WHAT THIS TASK INVOLVES:
Keyword search on "الزمالك": report each line of the records that contains it.

━━━━━━━━

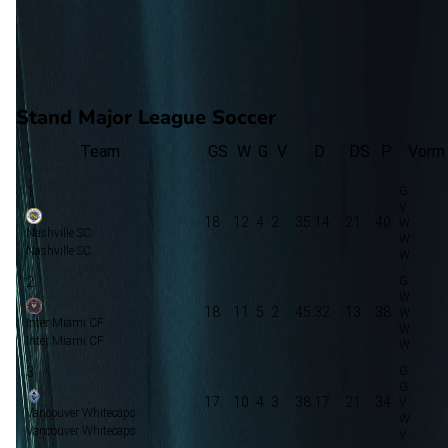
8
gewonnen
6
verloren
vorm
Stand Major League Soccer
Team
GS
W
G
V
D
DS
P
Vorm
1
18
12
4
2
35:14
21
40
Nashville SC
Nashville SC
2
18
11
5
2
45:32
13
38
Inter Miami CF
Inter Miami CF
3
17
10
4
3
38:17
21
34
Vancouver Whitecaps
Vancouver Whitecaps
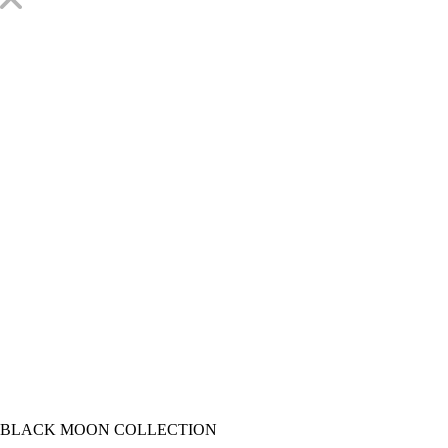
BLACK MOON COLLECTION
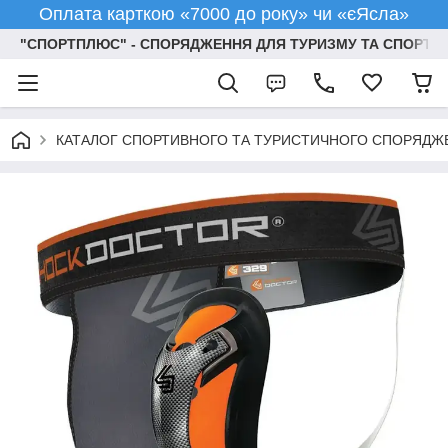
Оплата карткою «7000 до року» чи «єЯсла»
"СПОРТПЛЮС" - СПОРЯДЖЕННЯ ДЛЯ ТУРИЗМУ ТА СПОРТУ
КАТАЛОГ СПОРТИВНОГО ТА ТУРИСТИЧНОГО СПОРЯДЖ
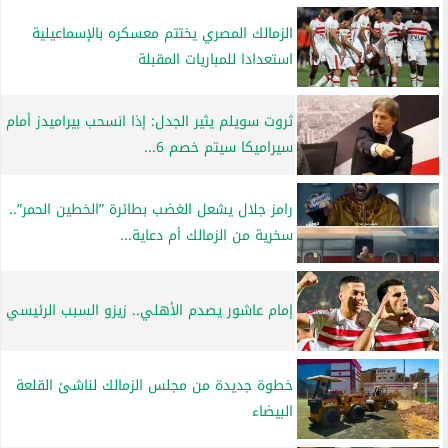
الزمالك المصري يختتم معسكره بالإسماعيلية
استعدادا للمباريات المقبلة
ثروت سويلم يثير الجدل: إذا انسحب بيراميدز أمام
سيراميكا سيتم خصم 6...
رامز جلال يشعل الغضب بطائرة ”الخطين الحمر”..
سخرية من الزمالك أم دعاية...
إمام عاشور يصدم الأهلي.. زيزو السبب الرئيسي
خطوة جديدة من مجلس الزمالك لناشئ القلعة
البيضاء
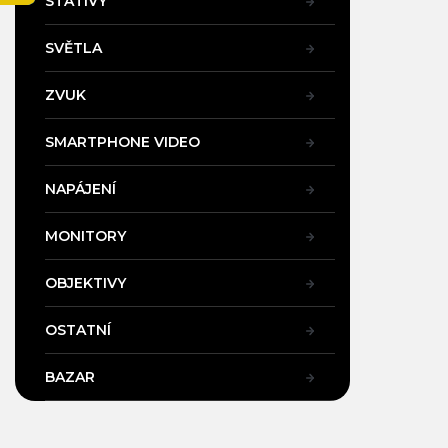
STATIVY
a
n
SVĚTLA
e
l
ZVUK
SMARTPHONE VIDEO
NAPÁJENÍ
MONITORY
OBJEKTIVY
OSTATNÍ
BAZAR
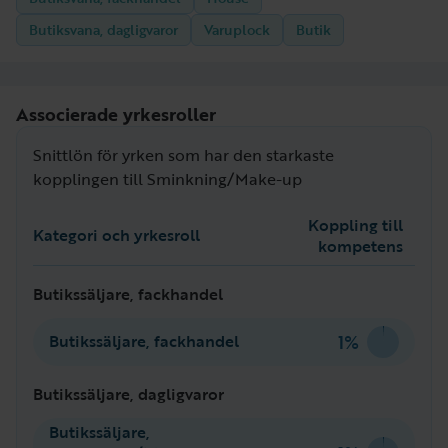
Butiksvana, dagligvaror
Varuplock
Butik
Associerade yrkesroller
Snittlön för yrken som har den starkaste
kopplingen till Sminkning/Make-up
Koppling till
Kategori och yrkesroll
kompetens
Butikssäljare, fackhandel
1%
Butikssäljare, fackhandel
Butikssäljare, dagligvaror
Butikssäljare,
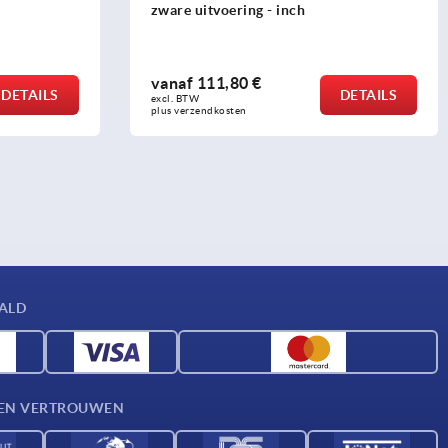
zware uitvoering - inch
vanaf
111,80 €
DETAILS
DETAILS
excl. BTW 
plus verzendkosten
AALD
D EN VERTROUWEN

━━━━━━━━

TASK OUTPUT:
الزمالك المصري يختتم معسكره بالإسماعيلية
سخرية من الزمالك أم دعاية...
خطوة جديدة من مجلس الزمالك لناشئ القلعة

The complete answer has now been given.